> _WORK INSTRUCTIONS_
Scan the data for "area" and copy each matching line.

> _MATERIAL PROVIDED_
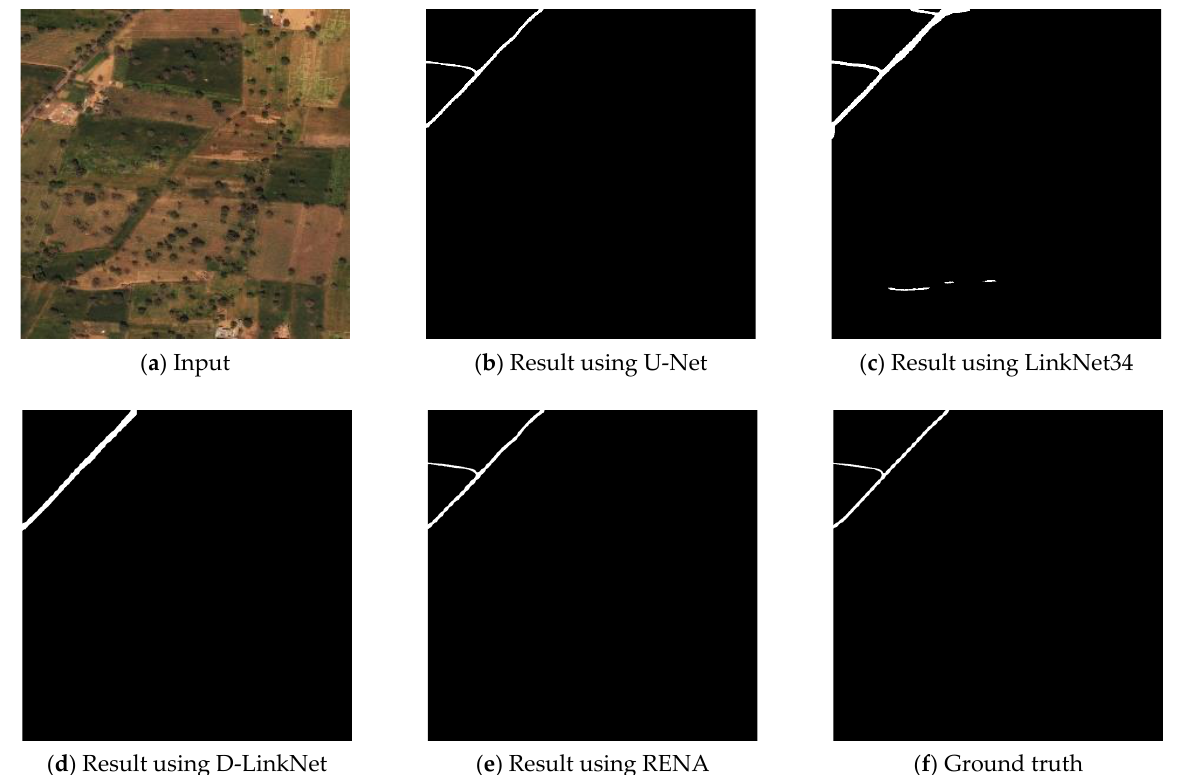
Figure 9. Visual evaluation results of the first group of sparse road networks.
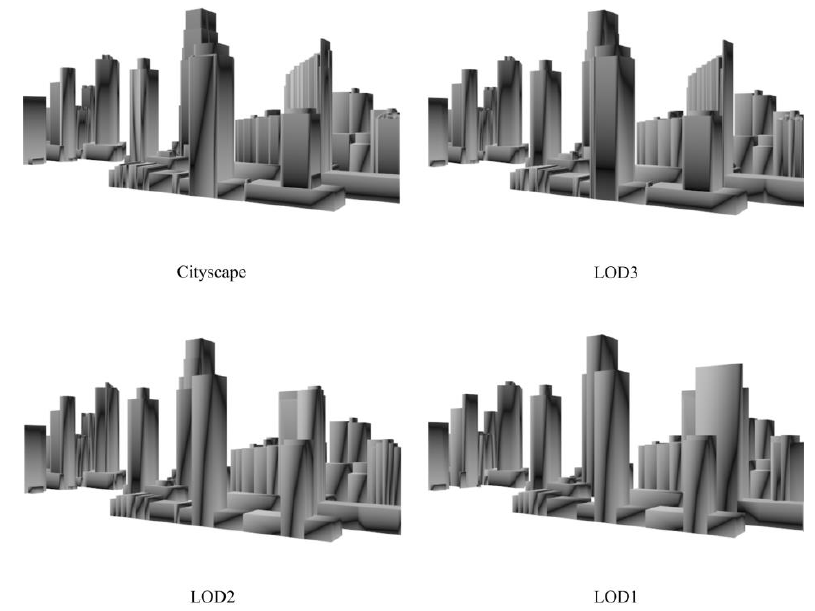
Figure 11. Multi-scale simplification of Cityscape example 1.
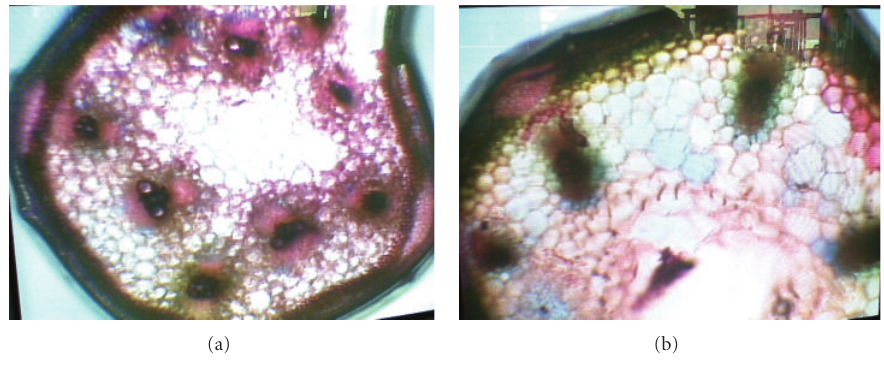
Figure 9: Comparison of stem cross-sections for (a) fresh untreated plant and (b) a plant after 15 seconds of treatment.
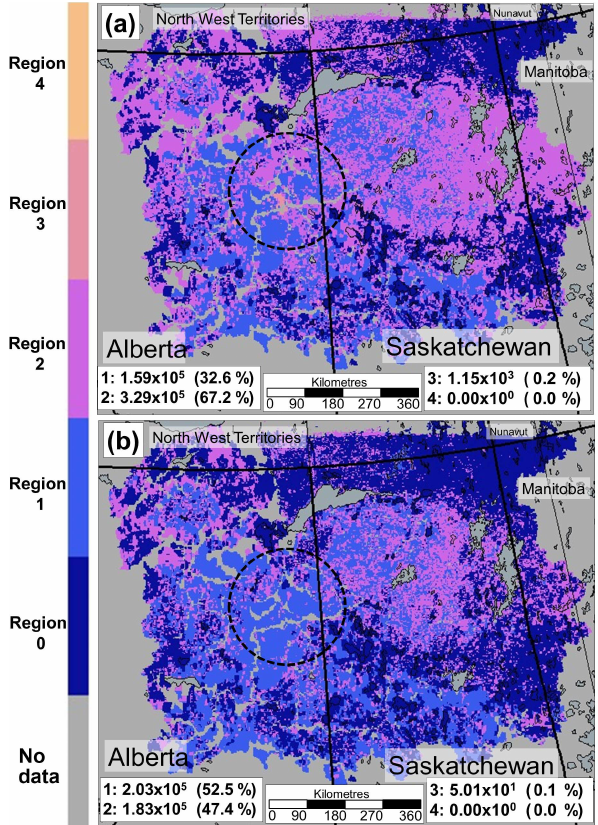
Figure 19. Predicted aquatic ecosystem critical load exceedances with respect to sulfur and nitrogen deposition, (eqha − 1 yr − 1 ). Boxed numbers are the area in exceedance and the percent of the to- tal area for which critical loads are available which is in exceedance. (a) Calculated using original model sulfur and nitrogen deposition. (b) Calculated using model sulfur and nitrogen deposition corrected to match precipitation observations. Circled region: 140km radius diameter circle around the Athabasca oil sands.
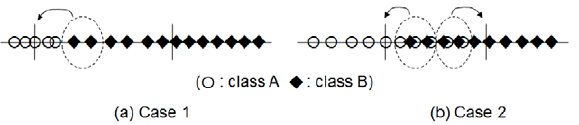
Figure 4. Two cases that CScore() produces wrong scores. If data range of a class is so smaller than neighbor class’, CScore may produce wrong score (Case 1). If two classes’ have wide overlapping area, CScore may produce wrong score (Case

> _RESULT_
Figure 19. Predicted aquatic ecosystem critical load exceedances with respect to sulfur and nitrogen deposition, (eqha − 1 yr − 1 ). Boxed numbers are the area in exceedance and the percent of the to- tal area for which critical loads are available which is in exceedance. (a) Calculated using original model sulfur and nitrogen deposition. (b) Calculated using model sulfur and nitrogen deposition corrected to match precipitation observations. Circled region: 140km radius diameter circle around the Athabasca oil sands.
Figure 4. Two cases that CScore() produces wrong scores. If data range of a class is so smaller than neighbor class’, CScore may produce wrong score (Case 1). If two classes’ have wide overlapping area, CScore may produce wrong score (Case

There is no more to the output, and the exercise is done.